To: Dan B. who wrote (540796)2/16/2004 3:12:19 AM
From: DuckTapeSunroof  Read Replies (1) | Respond to of 769667
 
Promises, Promises

February 16, 2004
OP-ED COLUMNIST
By BOB HERBERT
nytimes.com

One of the main reasons for the decline in President Bush's credibility is the disconnect between the rosy economic scenarios his administration keeps touting and the much more dismal real-life experience of millions of American families.

Mr. Bush likes to say, "America's economy is strong and getting stronger." He recently boasted, "Since May 2003 we have seen the economy grow at its fastest pace in nearly 20 years." He predicted that prosperity would soon "reach every corner of America."

The president needs to get out more. He could visit the working men and women across the state of South Carolina who have watched the factories and the mills close and their jobs vanish like lights in a blackout. He could chat with the people lining up at soup kitchens and food pantries from Harlem to Oklahoma and beyond. He could take a tour of the Pacific Northwest or Silicon Valley, listening to families that have been devastated by the information technology bust and the outsourcing of high-tech jobs.

When the labor secretary, Elaine Chao, was questioned on CNN about the disappointing jobs report for January (112,000 jobs were created when 150,000 had been anticipated), she said: "Well, the stock market is, after all, the final arbiter. And the stock market was very strong this morning in reaction to the news that we have just received."

She was outdone in tone-deafness just a few days later by N. Gregory Mankiw, chairman of the president's Council of Economic Advisers, who gave a thumbs up to outsourcing, including the outsourcing of skilled higher-wage jobs.

After an outcry from Republican politicians — including the speaker of the House, Dennis Hastert — who have been hearing from constituents filled with anxiety about employment, a chastened Mr. Mankiw beat a very public retreat. He said in a letter to Mr. Hastert that "my lack of clarity left the wrong impression that I praised the loss of U.S. jobs."

No amount of political mumbo jumbo can change the fact that the employment situation in the U.S. is grim, and the public is growing weary of the administration's repeated promises that boatloads of jobs are just around the corner. (Any boats with jobs on them are heading overseas.)

This recovery has been the weakest on record in terms of job growth. The Economic Policy Institute has found, counterintuitively, that upscale workers have been among those especially hard hit, particularly in the area of long-term unemployment.

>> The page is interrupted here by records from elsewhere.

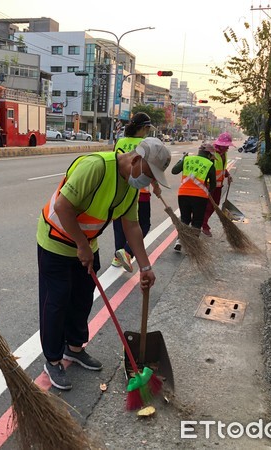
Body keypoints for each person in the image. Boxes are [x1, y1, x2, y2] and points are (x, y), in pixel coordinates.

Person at [37, 137, 171, 390]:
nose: (149, 181)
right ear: (136, 159)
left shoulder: (131, 187)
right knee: (56, 300)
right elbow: (62, 206)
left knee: (82, 298)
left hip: (86, 243)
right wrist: (81, 245)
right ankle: (53, 360)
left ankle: (74, 349)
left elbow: (131, 226)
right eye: (149, 174)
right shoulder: (96, 167)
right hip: (55, 240)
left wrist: (145, 266)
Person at [111, 112, 162, 271]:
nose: (147, 132)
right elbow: (150, 169)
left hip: (121, 190)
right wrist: (157, 187)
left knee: (119, 223)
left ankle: (117, 257)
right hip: (141, 192)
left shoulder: (120, 142)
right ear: (144, 128)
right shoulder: (147, 144)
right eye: (147, 128)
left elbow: (116, 163)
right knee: (144, 224)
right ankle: (126, 252)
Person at [170, 143, 216, 251]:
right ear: (209, 154)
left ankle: (180, 240)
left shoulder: (187, 159)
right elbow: (213, 184)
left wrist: (182, 159)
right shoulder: (209, 164)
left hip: (183, 194)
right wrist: (208, 191)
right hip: (200, 196)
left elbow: (174, 171)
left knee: (185, 219)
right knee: (197, 220)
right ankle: (193, 245)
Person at [201, 132, 234, 237]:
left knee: (215, 205)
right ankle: (204, 225)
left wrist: (227, 175)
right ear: (220, 145)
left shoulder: (224, 153)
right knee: (208, 206)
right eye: (226, 146)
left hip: (218, 186)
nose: (227, 148)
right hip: (210, 185)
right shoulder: (212, 153)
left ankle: (201, 221)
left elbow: (222, 168)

"In all recessions, the least educated have suffered disproportionately," the institute said in a report. "However, the current recession and weak recovery are unique in the extent to which workers with substantial education are also economic victims."

The simple truth is that the Bush administration has been wrong, wrong, wrong in its job creation projections, and that pattern appears to be continuing.

A joint study released last week by the Economic Policy Institute and the Center on Budget and Policy Priorities found that "actual employment levels in recent years have fallen far below administration forecasts" and that "it is quite unlikely that the administration's [current] target will be reached."

Back when it was hyping its tax cut plan, the administration predicted that 5.5 million jobs would be created in the 18 months from July 2003 to the end of this year. The study noted that in the first seven months of that period, only 296,000 jobs have been created — just 5 percent of the administration's projection.

Working Americans are caught in a terrific squeeze. Jobs are not being created in substantial numbers. The slow pace of job growth has dampened wage growth. Millions of Americans are underemployed, working at jobs for which they are overqualified, or working part time because they can't find full-time work, and so forth. Benefits are being scaled back. And the shipment of upscale jobs overseas is expected to accelerate.

This is all happening in an expansion. What can we expect from the next recession?

The president is in serious political trouble in large part because he has not come up with any credible proposals for dealing with these issues, which go to the very heart of the American way of life.